When I came to Notre Dame in 2001, I knew I was in a place to do great things, but I had no idea what those great things were. I was lost. I spent my freshman year taking a variety of classes, hoping something would spark my interest, but it didn’t. So that spring I asked my parents for advice, and my mother asked me: “Erin Marie, what have you enjoyed since you were little, what makes your heart race, what above everything else keeps you occupied for hours?”
I knew the answer she was looking for was drawing. Since I can remember I have drawn everything I could see. I would go to the grocery store and stare longingly at the markers and pencils and the paper — oh, the paper. But surely this couldn’t translate into a career, right? But my parents told me to check into the art department.
So I registered for my first graphic design class, and when I returned in the fall of 2002, it sealed my fate as a graphic designer. Now granted, it was just a foundations class, but the supply list was right up my alley: pens, pencils, paper, X-Acto knives. For the first time at Notre Dame I felt like I was moving in the right direction.
Now, Robert, you knew you were like a celebrity in that department, right? I would hear your name in passing. I would see you hauling ass down the hall, moving at 90 miles an hour, with purpose. When I attended your GD1 class, I was so amped up I swear I almost threw up the first day. You knew almost everyone in the class, but not me, yet. As you took attendance you looked up and said, “Prill, are you here?” and I responded, “Yeah, Sedlack, I’m here.” I knew then you were going to be someone special in my life. Little did I know the magnitude.
You were always there for me, encouraging me in all the right ways. Like when I failed all your written tests with flying colors, and you said, “Well, we now know you aren’t a test-taker,” and we laughed. You made it okay. You saw the best in me, that I could be a designer without being a great test-taker, and that was just fine.
You saw the best in everyone, Robert, even when we couldn’t see the best in ourselves. And you always made me laugh. Like hysterically. I don’t think I will ever laugh like I laughed with you. You are the only person I know who could bounce a minivan off a parking garage in downtown Chicago on a class trip and laugh about it.
Thank you for being my thesis director. I don’t think I could ever thank you enough for guiding me through that defining path to becoming a designer. That whole year was one of the most incredible of my life — from trying to explain to my parents why I needed a fifth year at one of the country’s most expensive universities to you not calling me crazy when I showed up with a power drill and told you I could build my senior thesis window installation myself.I grew as a person and as a designer under your guidance. You were more than a thesis director. You made me think about the person I wanted to be in this life.

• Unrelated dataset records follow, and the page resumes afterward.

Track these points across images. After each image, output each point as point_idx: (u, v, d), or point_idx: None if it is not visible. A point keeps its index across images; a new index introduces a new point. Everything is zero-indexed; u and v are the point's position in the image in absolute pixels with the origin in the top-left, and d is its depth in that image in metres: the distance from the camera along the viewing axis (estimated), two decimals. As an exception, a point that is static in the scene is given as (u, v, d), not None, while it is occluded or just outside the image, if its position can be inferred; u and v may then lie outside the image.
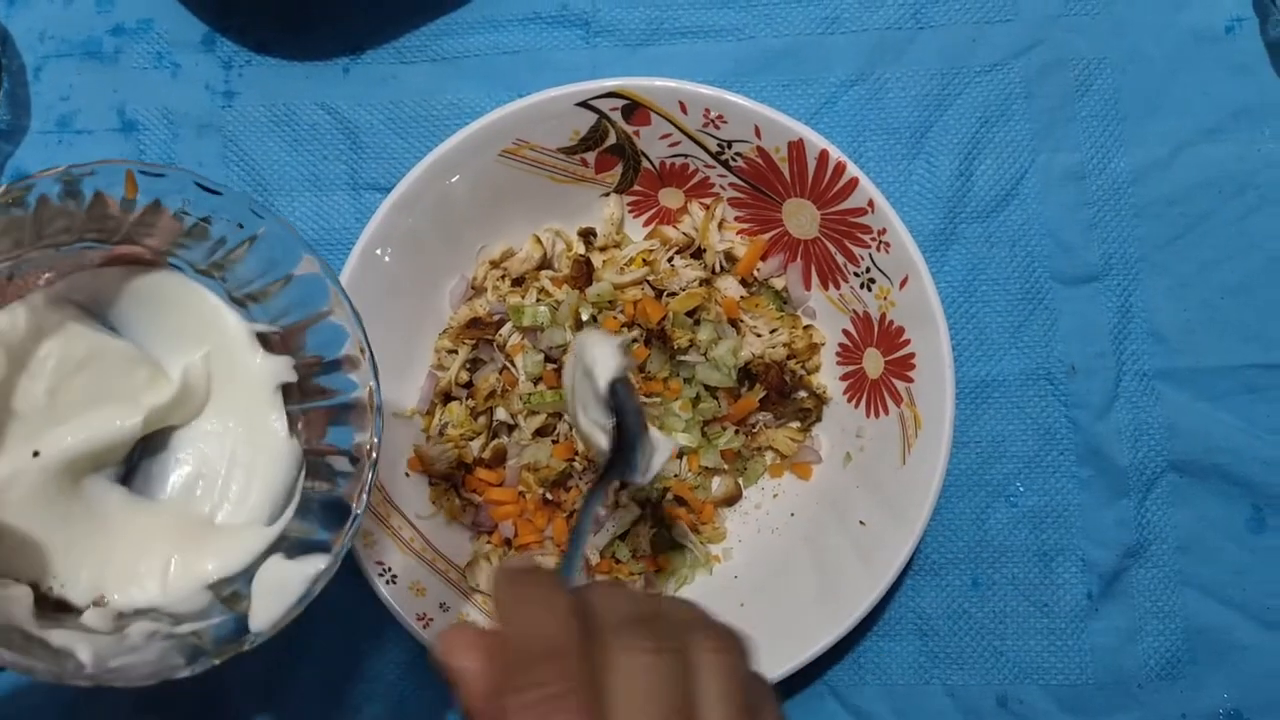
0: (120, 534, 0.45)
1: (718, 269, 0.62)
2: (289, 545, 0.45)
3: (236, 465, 0.46)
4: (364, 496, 0.43)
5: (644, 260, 0.62)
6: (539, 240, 0.62)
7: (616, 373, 0.46)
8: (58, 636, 0.41)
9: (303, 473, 0.47)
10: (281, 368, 0.46)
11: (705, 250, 0.62)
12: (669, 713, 0.31)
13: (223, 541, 0.45)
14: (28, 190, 0.39)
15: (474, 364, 0.62)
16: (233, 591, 0.44)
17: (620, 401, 0.46)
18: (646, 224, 0.64)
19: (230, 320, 0.46)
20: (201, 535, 0.45)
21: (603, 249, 0.63)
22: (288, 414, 0.46)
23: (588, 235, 0.63)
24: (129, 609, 0.44)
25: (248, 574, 0.44)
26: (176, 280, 0.46)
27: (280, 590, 0.43)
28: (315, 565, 0.43)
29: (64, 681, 0.39)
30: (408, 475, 0.61)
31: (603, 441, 0.47)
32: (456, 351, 0.62)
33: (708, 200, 0.61)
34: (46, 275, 0.44)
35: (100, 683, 0.39)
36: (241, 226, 0.43)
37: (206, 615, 0.44)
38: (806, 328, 0.62)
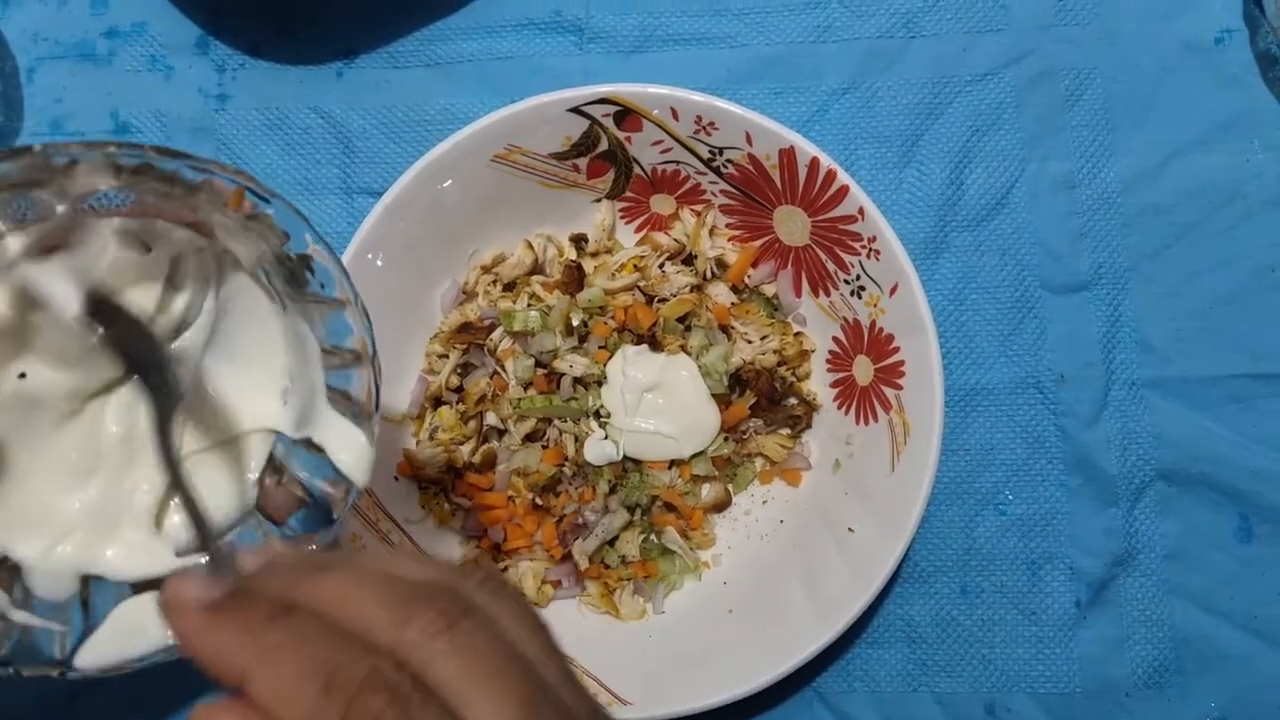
0: (63, 470, 0.42)
1: (709, 275, 0.62)
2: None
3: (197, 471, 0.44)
4: None
5: (635, 266, 0.62)
6: (530, 245, 0.62)
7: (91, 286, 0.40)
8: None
9: (238, 529, 0.44)
10: (292, 425, 0.43)
11: (696, 256, 0.62)
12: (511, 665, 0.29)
13: (130, 539, 0.42)
14: (138, 153, 0.37)
15: (465, 368, 0.62)
16: (95, 599, 0.42)
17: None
18: (638, 230, 0.64)
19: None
20: (118, 520, 0.43)
21: (594, 254, 0.63)
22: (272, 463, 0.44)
23: (579, 241, 0.63)
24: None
25: (120, 593, 0.41)
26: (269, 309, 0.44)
27: (130, 635, 0.40)
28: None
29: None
30: (397, 479, 0.61)
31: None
32: (447, 356, 0.62)
33: (699, 207, 0.62)
34: (121, 210, 0.41)
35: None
36: (323, 287, 0.42)
37: (52, 611, 0.41)
38: (797, 334, 0.63)
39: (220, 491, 0.44)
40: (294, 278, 0.42)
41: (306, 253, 0.41)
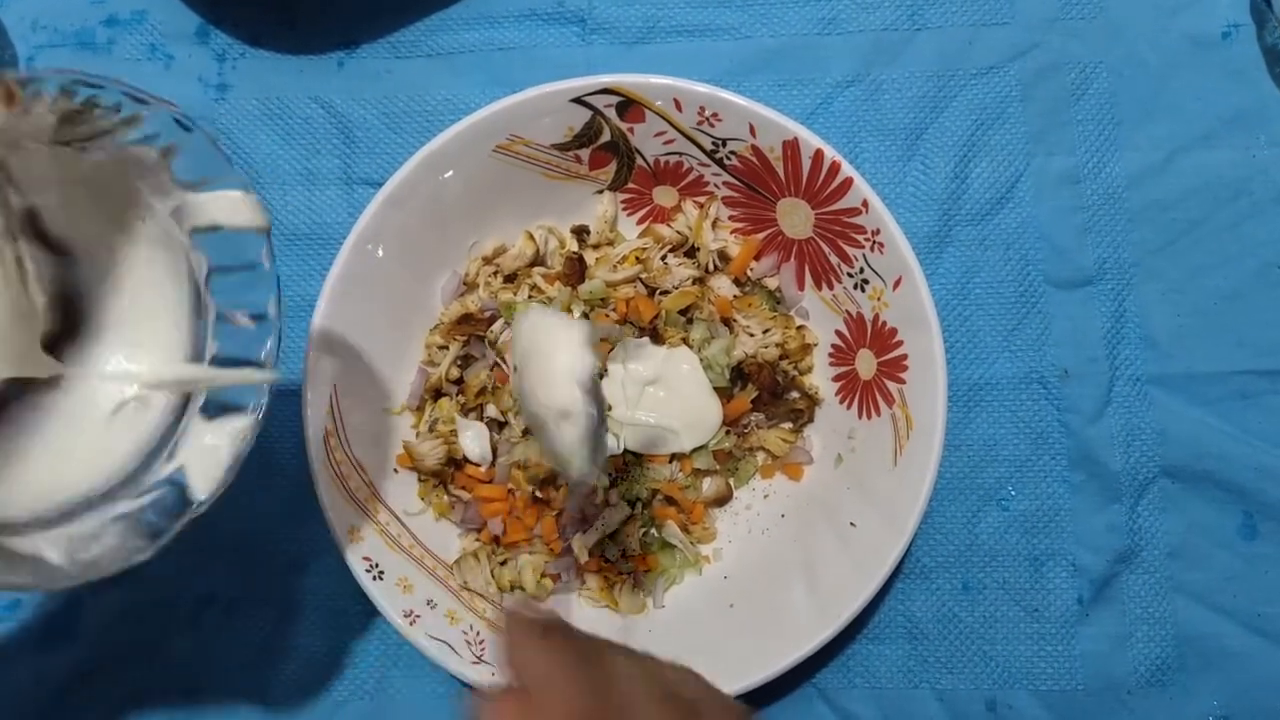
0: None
1: (711, 268, 0.62)
2: (205, 406, 0.45)
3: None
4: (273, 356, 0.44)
5: (637, 258, 0.61)
6: (531, 237, 0.62)
7: (594, 368, 0.45)
8: (21, 544, 0.42)
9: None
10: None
11: (699, 249, 0.61)
12: None
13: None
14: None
15: (465, 360, 0.62)
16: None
17: (594, 398, 0.45)
18: (640, 222, 0.64)
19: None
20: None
21: (595, 246, 0.62)
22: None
23: (581, 233, 0.63)
24: (69, 503, 0.44)
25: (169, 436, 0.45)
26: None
27: (209, 451, 0.44)
28: (237, 424, 0.44)
29: (48, 588, 0.40)
30: (396, 471, 0.61)
31: (566, 433, 0.46)
32: (447, 347, 0.62)
33: (702, 199, 0.61)
34: None
35: (81, 580, 0.41)
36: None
37: (137, 486, 0.45)
38: (799, 328, 0.62)
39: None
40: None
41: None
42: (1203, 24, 0.64)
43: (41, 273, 0.45)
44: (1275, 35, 0.63)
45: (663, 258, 0.61)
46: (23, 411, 0.46)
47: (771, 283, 0.62)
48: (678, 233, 0.62)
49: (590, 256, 0.62)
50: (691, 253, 0.62)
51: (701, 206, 0.61)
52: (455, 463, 0.61)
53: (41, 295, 0.45)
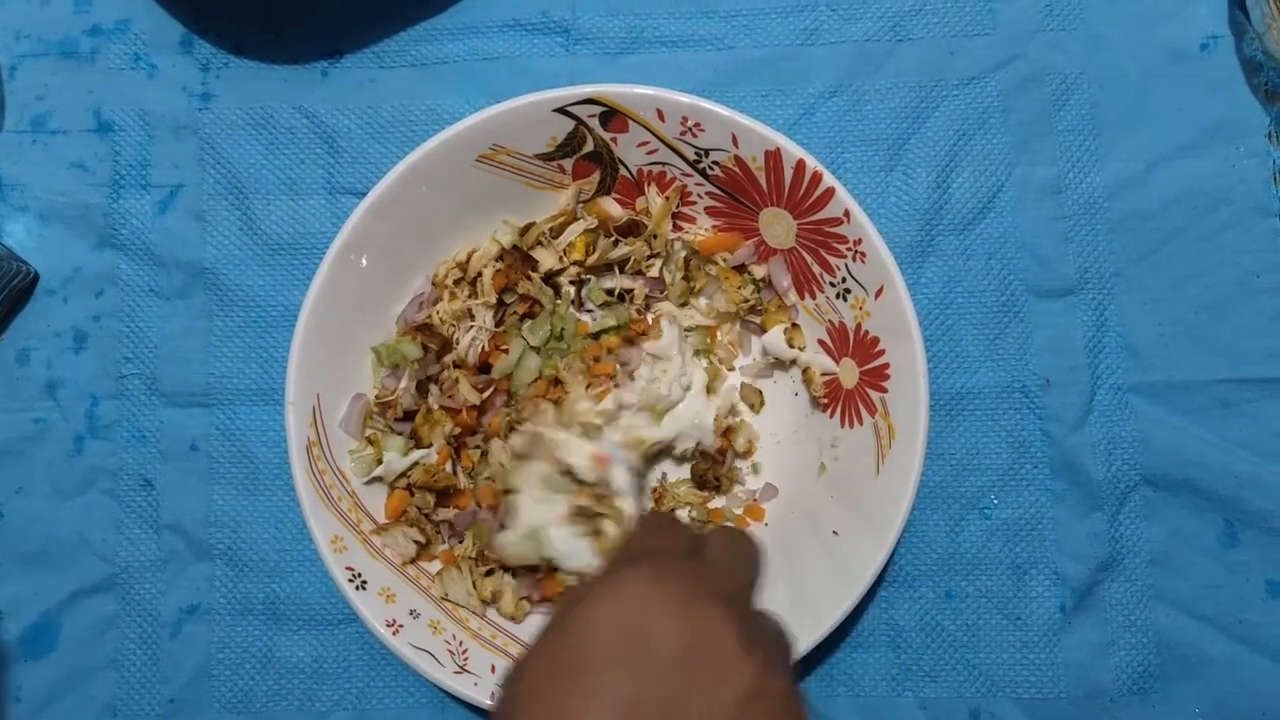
0: None
1: (666, 252, 0.61)
2: None
3: None
4: None
5: (585, 245, 0.60)
6: (496, 240, 0.61)
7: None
8: None
9: None
10: None
11: (657, 236, 0.61)
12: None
13: None
14: None
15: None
16: None
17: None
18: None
19: None
20: None
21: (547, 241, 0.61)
22: None
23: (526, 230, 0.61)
24: None
25: None
26: None
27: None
28: None
29: None
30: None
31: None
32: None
33: (668, 193, 0.60)
34: None
35: None
36: None
37: None
38: (794, 325, 0.61)
39: None
40: None
41: None
42: (1182, 36, 0.64)
43: None
44: (1253, 47, 0.63)
45: (615, 241, 0.61)
46: None
47: (759, 271, 0.61)
48: (626, 212, 0.61)
49: (544, 255, 0.61)
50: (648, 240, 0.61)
51: (667, 198, 0.60)
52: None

You know, every person who spoke to you or became your friend, and every student who walked into the Art, Art History & Design Department is better because of you. You created a little army of well-educated, passionate people, and that legacy will continue always. I want you to know you will always be in my head, pushing me to do better, to be better, to fight for what I want because anything that is worthwhile in this world is worth fighting for.
Sometimes I would calculate how much sleep you got by when your last email was sent at night and your first email was sent in the morning. You worked so incredibly hard for all of us — making sure we succeeded, making sure we were making connections and attending the right events, making sure we weren’t out at the bars too late to make our thesis meetings in the morning. You became family when a lot of our families were far away.
I remember when I met Matt, and when he met my family and my friends, but he hadn’t yet met you. When I came back in 2011 to lecture and go to the ND-Navy game, I think I was more worried about your meeting Matt than my lecturing. We walked into your office, and after you hugged me and shook Matt’s hand, you immediately got out your grade book and showed Matt my grades. We still laugh about that. I’m so happy you met the man I married, and I’m so glad you approved of him.
Robert, thank you for everything. I will miss you every day, but I know that every day in my life is possible because of something you did for me, something you said to me. And I know I will see you again someday, and you’ll want an update on my career. So I better get to work.